Plug it in and start sending some data!

Make sure to deploy it in a place with good airflow and above the ground. For example, I mounted it to my wall with double-sided tape.

Visualize using Amazon Grafana and Amazon TimeStream.

Take a breath, the hard part is over! This bit is relatively easy, but it allows us to visualize our air quality- the entire point of the project.
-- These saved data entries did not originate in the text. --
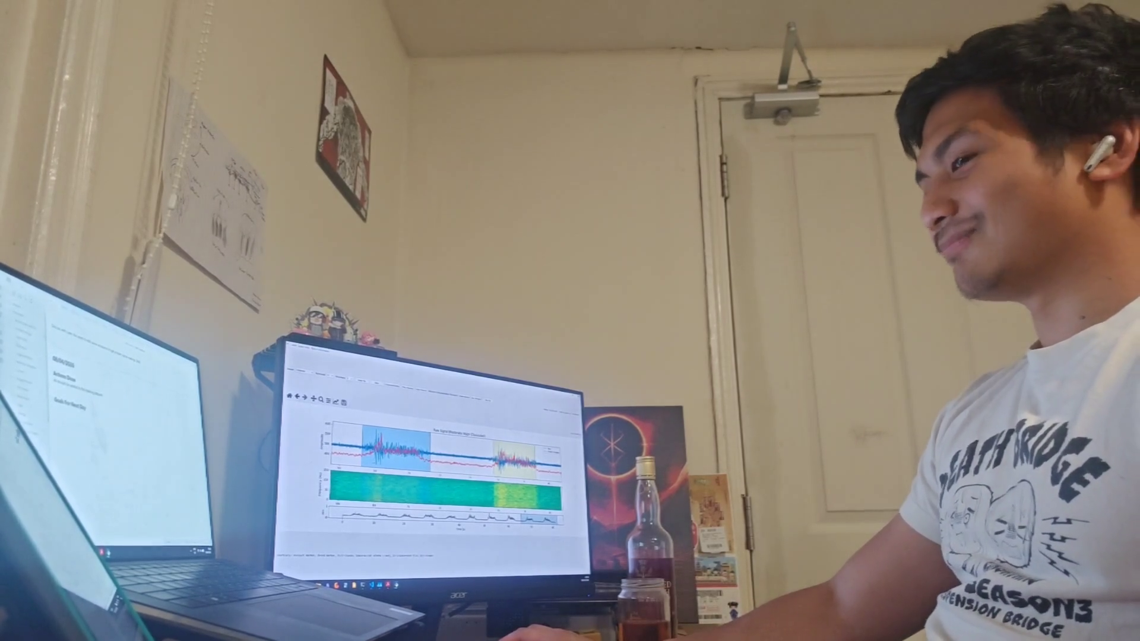
- Swap the labels of the two marked bursts, step to the next window and move the plot onto the laptop screen
{"action": "key", "text": "Left"}
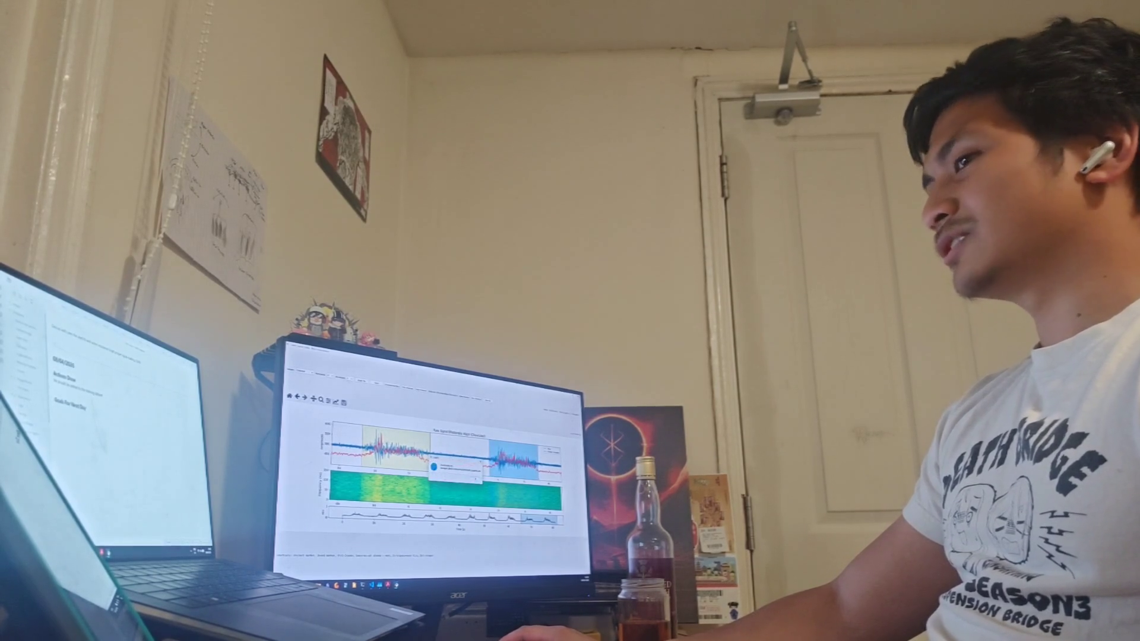
{"action": "key", "text": "Right"}
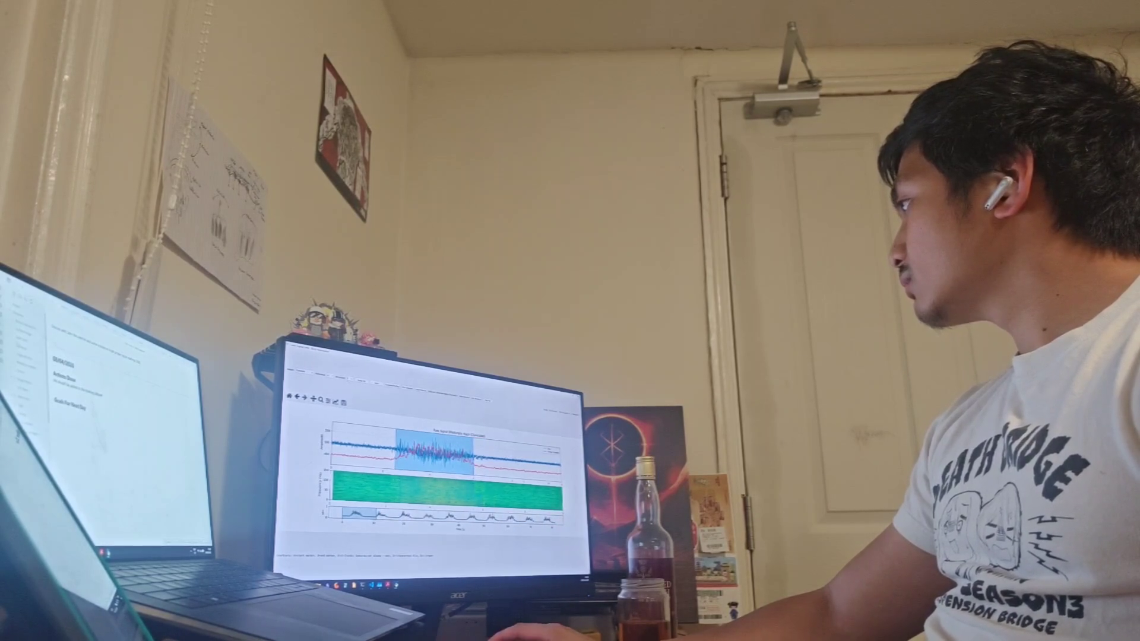
{"action": "key", "text": "super+shift+Left"}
  • Configure a new Amazon Grafana workspace with AWS SSO authentication. Enable the Amazon TimeStream integration.
    • As for authentication, if you want to use SAML or Grafana on another service, the exercise is left to you.
    • To add Amazon TimeStream to a custom Grafana instance, you can use this plugin.
  • Log into Amazon Grafana. Configure an “Amazon TimeStream” Data Source with the correct database and table selected as default. You can select any of the expected values for the measure. If they don’t appear, you’ve configured something incorrectly or data isn’t being sent.
  • Add a new dashboard and panel, with the following query. Make sure the correct Macros are selected!
SELECT Sensor, measure_name, CREATE_TIME_SERIES(time, measure_value::double) as sensor_co 
FROM $__database.$__table
WHERE $__timeFilter AND measure_name='SensorCO2' AND measure_value::double > 0
GROUP BY Sensor, measure_name
It should look like this.

Now you can copy and paste this for the remaining panels, replacing the ‘SensorCO2’ in the query and the measure macro with the below values.

  • SensorWifiStrength
  • SensorPM02
  • SensorCO2
  • SensorTemp
  • SensorHumidity

You can also configure alerting via SNS, but be aware this comes with higher costs, so please take care!

Conclusion

From my overnight readings, CO2 levels in my apartment spike into dangerous territory, so looks like I was right. I’m going to do some research on how to fix this!

It’s 2022, and building air quality monitoring infrastructure is still a hard task. In the future, ingesting locally sourced data from the AQICN project could be a great way to get outdoor readings.

I think there is a big target market for such systems if it was provided at a low cost to consumers. Unfortunately, the economics of providing consumer-level hardware in addition to cloud-based infrastructure don’t work at lower costs. That’s probably why so many companies in this industry disappear. Thankfully, my cloud services won’t suddenly disappear of the internet anytime soon and my hardware won’t be rendered a paperweight by any small company calling it quits.